Prezes PZKol przypomniał, że na początku jego kadencji znakomicie układała się współpraca z ministerstwem sportu, że dzięki ministrowi Bańce pojawił się w związku Orlen i odniósł się do wezwania dymisji ze strony MSiT.
„Nie ma podstaw prawnych do tak daleko idących nacisków na legalnie wybrane władze PZKol. Nikt z nas nie złamał prawa. Naciski mają niezrozumiałą dla całego środowiska formę szantażu, a kartą przetargową jest finansowanie szkolenia. Ministerstwo wspiera zawodników, nie utrzymuje zarządu związku. Zarząd sprawuje swoją funkcję społecznie” - dodał.
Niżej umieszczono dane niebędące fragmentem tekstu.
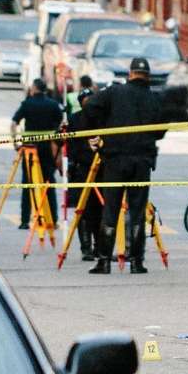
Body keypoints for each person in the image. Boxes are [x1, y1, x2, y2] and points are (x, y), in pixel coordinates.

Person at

Oprócz afery na tle obyczajowym, PZKol zmaga się z kłopotami finansowymi - jest poważnie zadłużony, ponadto wycofał się sponsor główny CCC, a sponsor strategiczny Orlen oraz ministerstwo zawiesiły finansowanie.
„Nie popełniłem przestępstwa, za naszej kadencji nie było mowy o skandalach obyczajowych. Jesteśmy dyscypliną z sukcesami. Proszę więc wskazać konkretne przewinienia tego zarządu, które musiałyby skutkować dymisją. Ministerstwo sportu na dzień dzisiejszy nie ma żadnych zastrzeżeń do rozliczeń finansowych PZKol. Zwrócenie uwagi na kwestie obyczajowe sprzed kilku lat wskazuje, że temu zarządowi i mnie osobiście nie można było przypisać żadnych win” – podkreślił Banaszek.